We visited Iloilo, Bacolod, Cebu, Luisan, Malampaya and western Palawan.  Was fascinated with overwhelming amount of fish in Malampaya Sound, the Tabon bird whose eggs seem to be bigger than the bird itself  and the tiny Mouse Deer we saw in Balabac.  Our Training was under the eagle eye of C, OSP Capt. Jose V. Andrada USNA ’31.

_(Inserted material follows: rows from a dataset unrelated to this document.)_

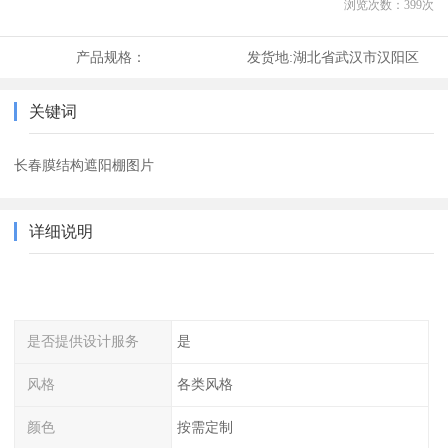
浏览次数：
399
次
产品规格：
发货地:
湖北省武汉市汉阳区
关键词
长春膜结构遮阳棚图片
详细说明
是否提供设计服务
是
风格
各类风格
颜色
按需定制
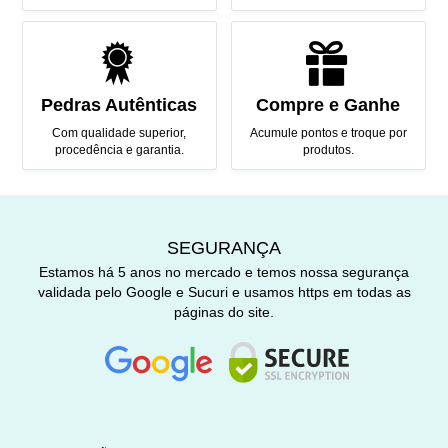
Pedras Autênticas
Compre e Ganhe
Com qualidade superior,
Acumule pontos e troque por
procedência e garantia.
produtos.
SEGURANÇA
Estamos há 5 anos no mercado e temos nossa segurança
validada pelo Google e Sucuri e usamos https em todas as
páginas do site.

Let me comment briefly on my branch of service, Off-Shore Patrol (OSP), the youngest, born  Feb. 9, 1939 pioneered by Capt. Andrada ’31, Lt. A. Pecson ’33 and Lt. M. Castillo ’38 all USNA grads. Our facilities are located at Muelle del Codo adjacent to Engineer Island, Port Area, Manila.  Andrada handpicked his Os as when he interviewed us personally before grad at PMA. We have three British made motor tropedo boats we called Q-Boats. This is the Commonwealth’s entire navy in the making envisioned by MacArthur.

The first two Q-Boats were imported from England but the third was made in Engineer Island with engines imported from England. Eight Q-Boats are under construction and it is projected that by 1946, we will have a total of 50 Q-Boats. Assisting us in this program are Lt. Sidney Huff, USN and Chief Torpedo man Wm. Mooney USN.  British technicians from Thornycroft are Sam Howard and John Herndon.  Lt. Huff is also in the staff of Gen. MacArthur.